Die Rückstellungsverträge in der Filmbranche sind unserer Meinung nach als Rückstellung für ungewisse Verbindlichkeiten zu interpretieren. Nach dem Handelsrecht sind solche Rückstellungen zwingend zu bilden. Anders sieht es hier allerdings im Steuerrecht aus, das mit § 5 Abs. 2a EStG Rückstellungen für ungewisse Verbindlichkeiten verbietet, soweit diese nur zu tilgen sind, soweit künftig Gewinne oder Einnahmen anfallen. Dies bedeutet, dass die Produktion handelsrechtlich eine entsprechende Rückstellung zu bilden hat, dies in der Steuerbilanz allerdings unterlassen muss. Es kommt somit zur Abweichung zwischen Steuer- und Handelsbilanz.
II. Unternehmen, die den Gewinn mit der Einnahmenüberschussrechnung ermitteln
Bei kleineren Produktionen, die ihren Gewinn anhand der Einnahmenüberschussrechnung ermitteln, ist das Zufluss-Abfluss-Prinzip zu berücksichtigen. Dies bedeutet, dass es erst mit Auszahlung der Gage zu einer Gewinnminderung kommt.
b) Empfängerseite
I. Einkünfte aus nichtselbständiger Tätigkeit
Ist die Gage als „Einnahmen aus nichtselbständiger Tätigkeit“ zu werten, erfolgt die Versteuerung erst mit Auszahlung der entsprechenden Gage.
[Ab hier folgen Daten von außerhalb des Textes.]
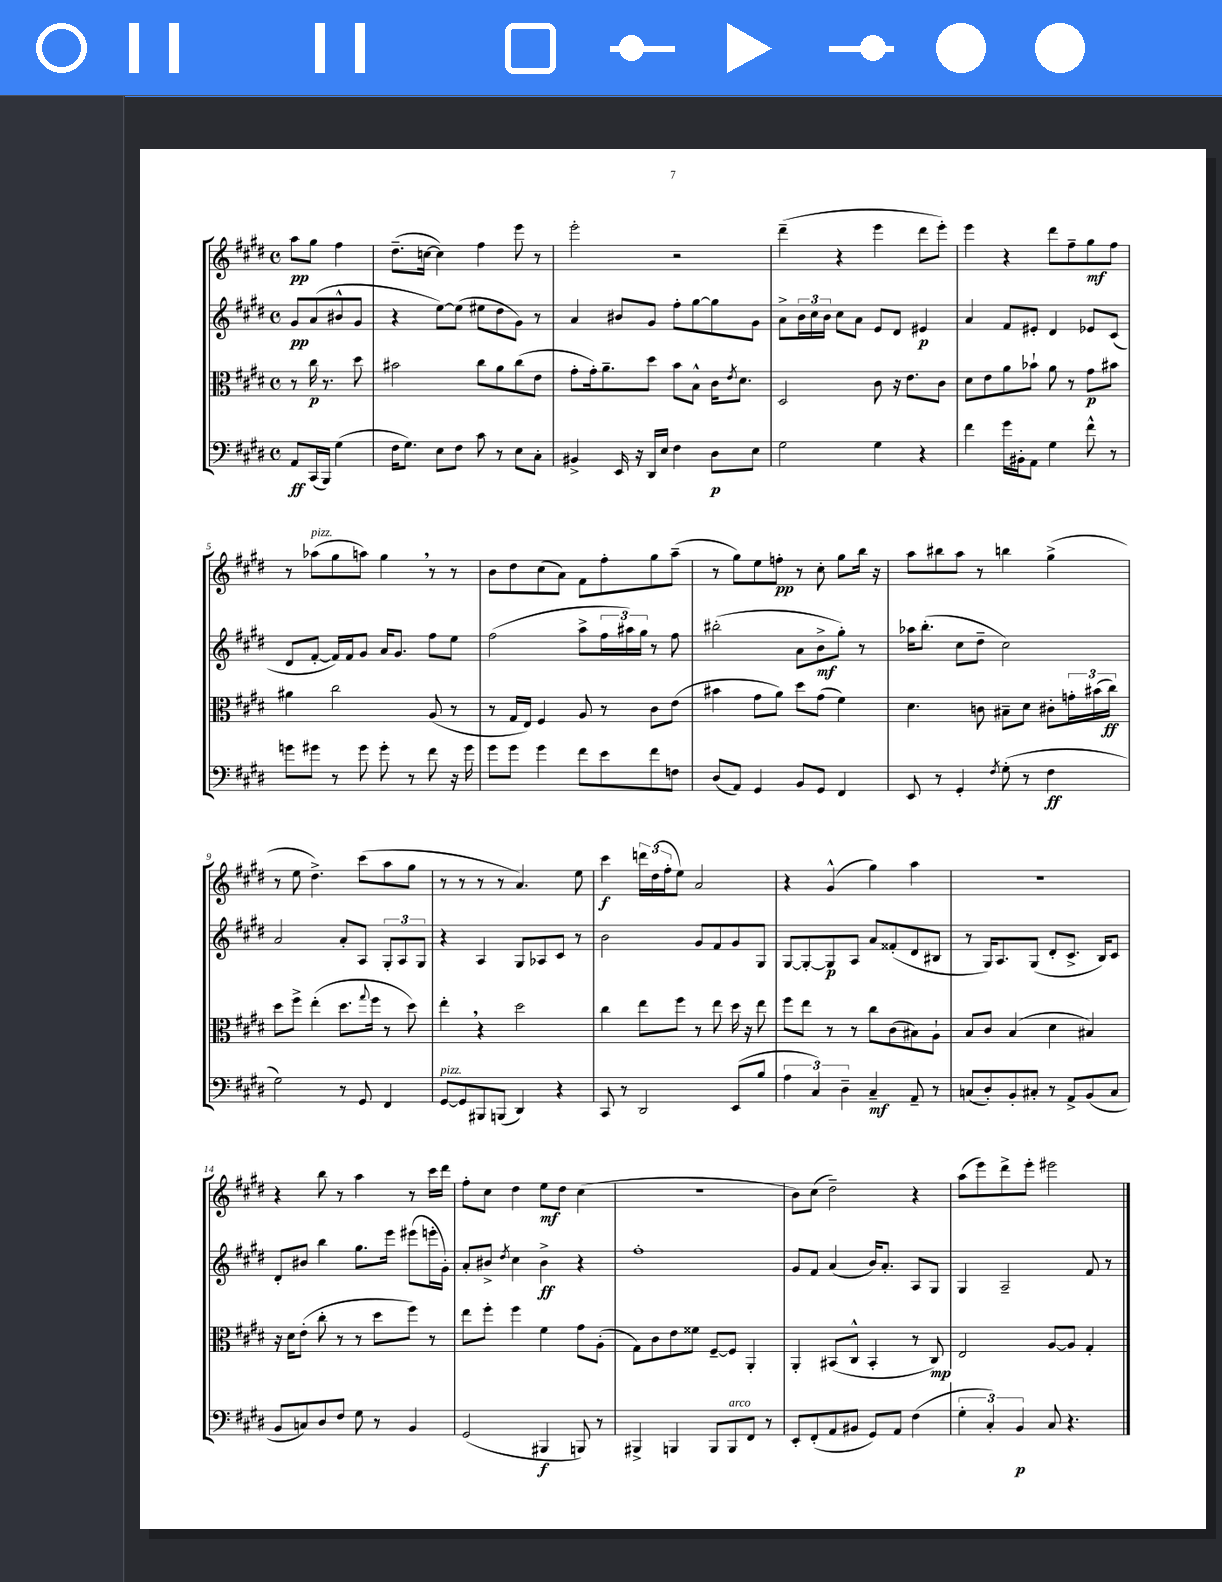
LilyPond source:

<<
\new StaffGroup <<
\new Staff = "s0" {
    \clef treble \key e \major \defaultTimeSignature \time 4/4 \partial 2
    a''8\pp gis''8 fis''4 |
    dis''8.--( c''16~ c''4) fis''4 e'''8 r8 |
    e'''2-. r2 |
    dis'''4--( r4 e'''4 dis'''8 e'''8-.) |
    e'''4 r4 dis'''8 fis''8-- gis''8\mf fis''8 |
    r8 aes''8^\markup { \italic "pizz." }( gis''8 a''8) gis''4 \breathe r8 r8 |
    b'8 dis''8 cis''8( a'8) fis'8 fis''8-. gis''8 a''8--( |
    r8 gis''8) e''8 f''8-.\pp r8 cis''8-. gis''8 b''16 r16 |
    a''8 bis''8 a''8 r8 b''4 gis''4->( |
    r8 e''8 dis''4.->) cis'''8( a''8 gis''8 |
    r8 r8 r8 r8 a'4.) e''8 |
    cis'''4\f \tuplet 3/2 { d'''16 dis''16( fis''16-. } e''8) a'2 |
    r4 gis'4-^( gis''4) a''4 |
    R1 |
    r4 b''8 r8 a''4 r8 cis'''16 dis'''16 |
    fis''8-. cis''8 dis''4 e''8\mf dis''8 cis''4( |
    R1 |
    b'8) cis''8( dis''2--) r4 |
    a''8( e'''8) dis'''8-> e'''8-. eis'''2 \bar "|." |
}
\new Staff = "s1" {
    \clef treble \key e \major \defaultTimeSignature \time 4/4 \partial 2
    gis'8\pp a'8( bis'8-^ gis'8 |
    r4 e''8~) e''8( eis''8 dis''8 gis'8) r8 |
    a'4 bis'8 gis'8 fis''8-. gis''8~ gis''8 gis'8 |
    a'8-> \tuplet 3/2 { b'16 cis''16 b'16 } cis''8 a'8 e'8 dis'8 eis'4\p |
    a'4 fis'8 eis'8-. dis'4 ees'8 cis'8( |
    dis'8 fis'8~-. fis'16) fis'16 gis'8 a'16 gis'8. fis''8 e''8 |
    fis''2( a''8-> \tuplet 3/2 { fis''16 ais''16) gis''16 } r8 fis''8 |
    bis''2-.( a'8 b'8->\mf gis''8-.) r8 |
    aes''16 b''8.-.( cis''8 dis''8-- cis''2) |
    a'2 a'8-. a8 \tuplet 3/2 { gis8-. a8 gis8 } |
    r4 a4 gis8 aes8 cis'8 r8 |
    b'2 gis'8 fis'8 gis'8 gis8 |
    gis8~ gis8~-. gis8\p a8 a'8 fisis'8-.( dis'8 bis8 |
    r8 gis16) a8. gis8( dis'8-. cis'8.-> b16) cis'8 |
    dis'8-. bis'8 b''4 gis''8. e'''16 eis'''8( e'''16-. gis'16-.) |
    a'8-. bis'8-> \acciaccatura { dis''8 } cis''4 bis'4->\ff r4 |
    fis''1-. |
    gis'8 fis'8 a'4( b'16) a'8.-. a8 gis8 |
    gis4 a2-- fis'8 r8 \bar "|." |
}
\new Staff = "s2" {
    \clef alto \key e \major \defaultTimeSignature \time 4/4 \partial 2
    r8 cis''16\p r8. dis''8 |
    bis'2 cis''8 a'8 cis''8( e'8 |
    gis'8-. gis'16-.) a'8.-- dis''8 b'8 b8-^ cis'16 \acciaccatura { e'8 } dis'8. |
    dis2 cis'8 r16 e'8. cis'8 |
    dis'8 e'8 a'8 bes'8-! a'8 r8 gis'8\p bis'8 |
    ais'4 cis''2 a8( r8 |
    r8 gis16 e16) fis4 a8 r8 cis'8 e'8( |
    bis'4 gis'8 a'8) dis''8 gis'8( fis'4) |
    dis'4. c'8 bis8-- dis'8 cis'8-. \tuplet 3/2 { g'16-. bis'16( cis''16\ff) } |
    dis''8 fis''8-> e''4-.( dis''8. \appoggiatura { gis''8 } fis''16 r8 dis''8) |
    e''4-. \breathe r4 dis''2 |
    cis''4 e''8 fis''8 r8 e''8 dis''16 r16 e''8 |
    fis''8 e''8 r8 r8 cis''8 cis'8( bis8) a8-! |
    b8 cis'8 b4( dis'4 bis4) |
    r16 dis'16 e'8-.( cis''8-. r8 r8 dis''8 fis''8) r8 |
    e''8 fis''8-. fis''4 fis'4 gis'8 a8-.( |
    gis8) cis'8 e'8 fisis'8 fis8~-- fis8 a,4-. |
    a,4-. bis,8( cis8-^ bis,4-. r8 cis8\mp) |
    e2 a8~ a8 gis4-. \bar "|." |
}
\new Staff = "s3" {
    \clef bass \key e \major \defaultTimeSignature \time 4/4 \partial 2
    a,8\ff cis,16( b,,16) gis4( |
    fis16 gis8.) e8 fis8 cis'8 r8 e8 cis8-. |
    bis,4-> e,16 r16 dis,16 e16 fis4 dis8\p e8 |
    gis2 gis4 r4 |
    fis'4 gis'16 bis,16-. a,8 gis4 fis'8-^ r8 |
    g'8 gis'8 r8 gis'8 gis'8-. r8 fis'8 r16 gis'16 |
    gis'8 gis'8 gis'4 fis'8 e'8 fis'8 f8 |
    dis8( a,8) gis,4 b,8 gis,8 fis,4 |
    e,8 r8 gis,4-. \acciaccatura { fis8 } gis8-.( r8 fis4\ff |
    gis2) r8 gis,8 fis,4 |
    gis,8~^\markup { \italic "pizz." } gis,8 bis,,8 b,,8( dis,4) r4 |
    cis,8 r8 dis,2 e,8( b8 |
    \tuplet 3/2 { a4 cis4) dis4-- } cis4--\mf a,8-- r8 |
    c8( dis8-.) b,8-. cis8-. r8 a,8-> b,8( cis8 |
    b,8 c8) dis8 fis8 gis8 r8 b,4 |
    gis,2( bis,,4\f b,,8) r8 |
    bis,,4-> b,,4 b,,8 b,,8^\markup { \italic "arco" } fis,8 r8 |
    e,8-. fis,8-.( a,8 bis,8 gis,8) a,8 fis4( |
    \tuplet 3/2 { gis4-. cis4-.) b,4\p } cis8 r4. \bar "|." |
}
>>
>>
Eine rückgestellte Gage wird also erst mit der Auszahlung steuerlich relevant.
II. Einkünfte aus selbständiger Tätigkeit
Rechnet das Mitglied der Filmcrew mit Rechnung gegenüber der Produktion ab und ermittelt seinen Gewinn anhand der Einnahmenüberschussrechnung, kommt es ebenfalls erst mit der Bezahlung der Rechnung über den rückgestellten Betrag zur Versteuerung der Einnahmen.
3. Gesetzliche Unfallversicherung
Wie bei der Sozialversicherung wird auch bei der Unfallversicherung das Arbeitsentgelt berücksichtigt, auf welches ein Anspruch bestand bzw. eventuell besteht. Im Jahr des Drehs die Summe aus ausbezahltem und rückgestelltem Arbeitsentgelt zu melden und der Beitrag zur Berufsgenossenschaft zu entrichten.
Zu beachten ist, dass die Regelungen übrigens auch für NoBudetproduktionen gelten, bei denen häufig 100% der Gage zurückgestellt werden. Somit sollte zumindest für die Beiträge zur Unfallversicherung und zur Sozialversicherung ein Budget vorhanden sein.